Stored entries
=-=-=

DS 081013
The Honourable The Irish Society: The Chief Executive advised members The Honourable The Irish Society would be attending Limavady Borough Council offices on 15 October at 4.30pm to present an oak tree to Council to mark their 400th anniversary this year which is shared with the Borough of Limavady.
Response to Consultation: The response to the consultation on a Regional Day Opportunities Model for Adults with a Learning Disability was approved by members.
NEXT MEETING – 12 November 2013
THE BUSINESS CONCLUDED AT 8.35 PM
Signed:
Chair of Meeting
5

=-=-=

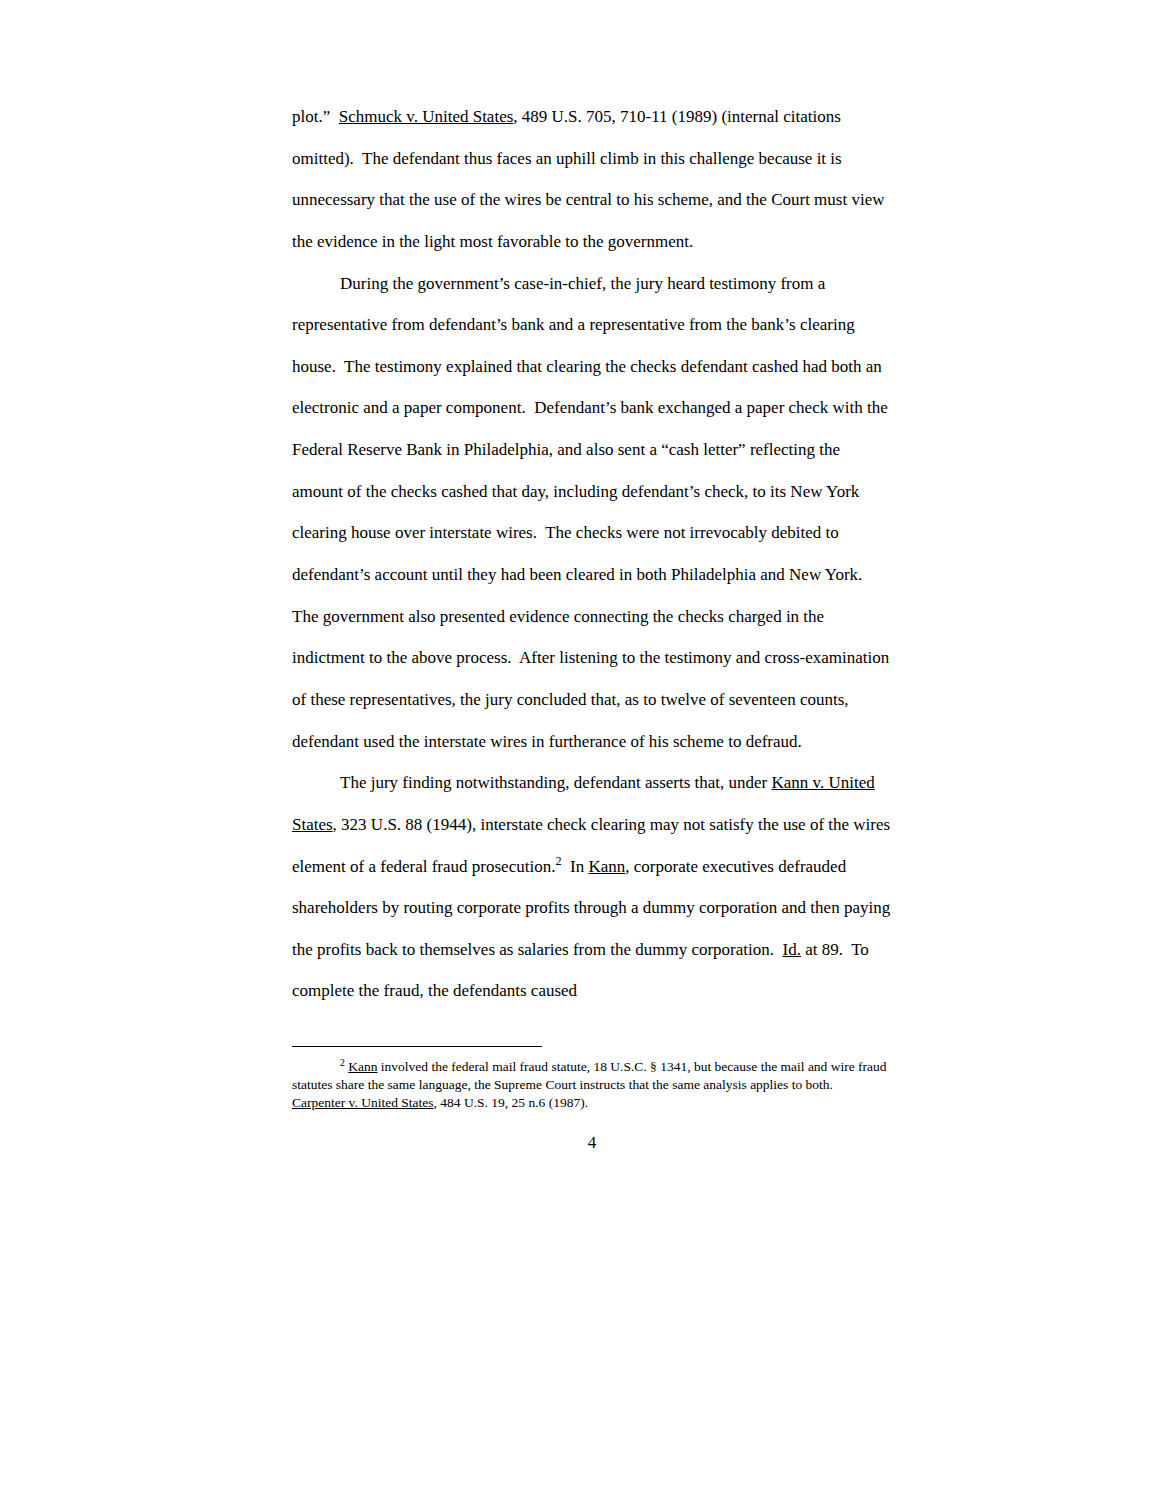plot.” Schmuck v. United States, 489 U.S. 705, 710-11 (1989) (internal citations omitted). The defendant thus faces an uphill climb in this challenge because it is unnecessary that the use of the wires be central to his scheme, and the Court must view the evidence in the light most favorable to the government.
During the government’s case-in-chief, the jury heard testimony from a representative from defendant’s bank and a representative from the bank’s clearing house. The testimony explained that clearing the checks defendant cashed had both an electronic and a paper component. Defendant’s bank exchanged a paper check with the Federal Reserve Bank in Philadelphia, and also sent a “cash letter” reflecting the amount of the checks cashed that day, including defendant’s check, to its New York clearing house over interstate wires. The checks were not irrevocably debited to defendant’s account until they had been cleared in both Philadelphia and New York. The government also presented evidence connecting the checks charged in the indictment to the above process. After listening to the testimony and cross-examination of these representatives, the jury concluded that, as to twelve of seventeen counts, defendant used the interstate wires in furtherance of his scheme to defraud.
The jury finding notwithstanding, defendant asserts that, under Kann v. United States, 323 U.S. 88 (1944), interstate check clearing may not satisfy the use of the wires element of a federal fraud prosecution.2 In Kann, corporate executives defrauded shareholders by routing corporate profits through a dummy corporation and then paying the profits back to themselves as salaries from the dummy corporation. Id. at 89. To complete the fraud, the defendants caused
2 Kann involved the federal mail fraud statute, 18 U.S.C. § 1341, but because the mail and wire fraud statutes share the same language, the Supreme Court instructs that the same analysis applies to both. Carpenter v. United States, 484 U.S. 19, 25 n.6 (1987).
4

=-=-=

*The task*. From the entries above, copy each line holding "Kann".

*Exercise answer*.
The jury finding notwithstanding, defendant asserts that, under Kann v. United States, 323 U.S. 88 (1944), interstate check clearing may not satisfy the use of the wires element of a federal fraud prosecution.2 In Kann, corporate executives defrauded shareholders by routing corporate profits through a dummy corporation and then paying the profits back to themselves as salaries from the dummy corporation. Id. at 89. To complete the fraud, the defendants caused
2 Kann involved the federal mail fraud statute, 18 U.S.C. § 1341, but because the mail and wire fraud statutes share the same language, the Supreme Court instructs that the same analysis applies to both. Carpenter v. United States, 484 U.S. 19, 25 n.6 (1987).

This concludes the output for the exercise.